DnA continue to have a great knack for pacing and an even better ear for dialogue. Moreover, I really could not predict outcomes in this book. The Drez-Lar crew getting slaughtered, Nova becoming part of the Phalanx, Gamora stabbing Ko-Rel: it was all just one shock after another! One of the things I think DnA really capture here -- as they did in "Annihilation: Conquest Prologue" -- is the emotional and physical toll bouncing from crisis to crisis must take. You don't really see it in other superhero books; the Avengers and the X-Men always seem fresh as daisies when the newest crisis presents itself. Instead, Richard looks and sounds totally like a man on the verge here. It's what makes the story believable, different, and memorable.
1) In terms of the Drez-Lar part of the story, I found it particularly impressive that DnA managed to create a whole group of believable and interesting secondary characters in just a few pages. Ko-Rel’s crew were distinct, funny, and real. DnA even manage to differentiate her confidantes, giving us three characters with clear personalities and strengths. By doing so, DnA actually convinced me they were going to be key to the plot of the arc, so you can imagine my surprise when they were Ensign Jones-ed. Their deaths imbue the issue with an emotional gravity that it wouldn’t have had if DnA hadn’t so carefully crafted the characters.
2) Holy crap, I think I forgot to breathe for most of issue #6! The fight between Nova and Ko-Rel was intense. Moreover, as I said above, I totally didn’t see Gamora stabbing her coming. I understand why she had to die, to inspire Nova to fight off the transmode virus, but, I have to say, I was sad to discover in issue #7 that she had actually died. (In retrospect, it made Nova crushing of the image of her son all the sadder.) Ko-Rel was a cool character and I hope Nova does find her son.

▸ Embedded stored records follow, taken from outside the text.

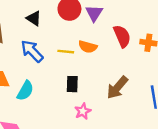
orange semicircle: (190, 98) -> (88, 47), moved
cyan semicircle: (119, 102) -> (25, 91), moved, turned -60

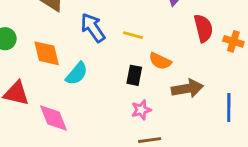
orange semicircle: (88, 47) -> (160, 61), moved
brown arrow: (117, 87) -> (187, 89), turned -150

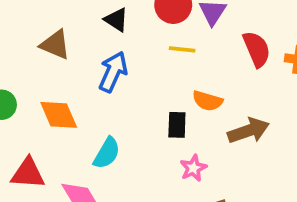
blue arrow: (93, 28) -> (113, 72), turned 68
yellow line: (133, 35) -> (182, 49), moved
cyan semicircle: (77, 74) -> (107, 153), moved

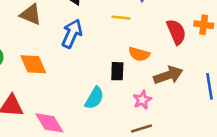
red semicircle: (257, 49) -> (176, 32), moved
cyan semicircle: (107, 153) -> (94, 98), moved
pink star: (193, 168) -> (142, 100), moved

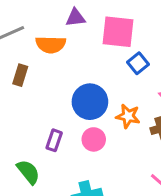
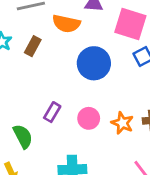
blue circle: (90, 102) -> (94, 63), moved
orange star: (128, 116) -> (122, 123), moved

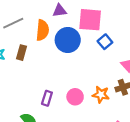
orange semicircle: (66, 24) -> (42, 30), turned -84
blue circle: (94, 63) -> (68, 40), moved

4) Phalanx-Richard’s narration over the first few pages of issue #7 about the wonders of being a member of the Phalanx was downright creepy.
5) Along those lines, the conversation between Phalanx-Richard and Free-Richard was pretty awesome. Having Worldmind use the Nova Corps – including Ko-Rel – as his avatars in the fight against the virus was seriously clever. I also liked how Free-Richard acknowledged that Ko-Rel was going to weigh on his conscious for a long time. Again, DnA did a great job really creating her character, even if it was only really for two issues, and I’m glad to see it acknowledged that her death meant something.
6) I loved when Worldmind got cranky!
1) Pet Peeve #2: Seriously, issue #5 was almost a textbook case! We learn about the Select here and we also learn that Ko-Rel isn’t the new Nova but, instead, just a deputized Nova guarding Nova while he heals. I’m pretty sure we could’ve been told that in-story. If that wasn’t enough, we get confirmation that Ko-Rel is dead in the introduction to issue #7, killing my hope that she might have survived. My delusions should be ruined by the issue, not the introduction to it!
2) Frankly? Gamora’s breasts were INSANE in issue #6. I mean, I get that artists are usually straight guys drawing for straight guys, but, seriously, if Gamora’s breasts were really that big, she could never have become the Deadliest Woman in the Galaxy. She’d be practically tripping over herself or, at least, injuring herself every time she swung a knife. I mean, draw all the skimpy costumes you want, fellas, but let’s at least stick to some sense of biological reality.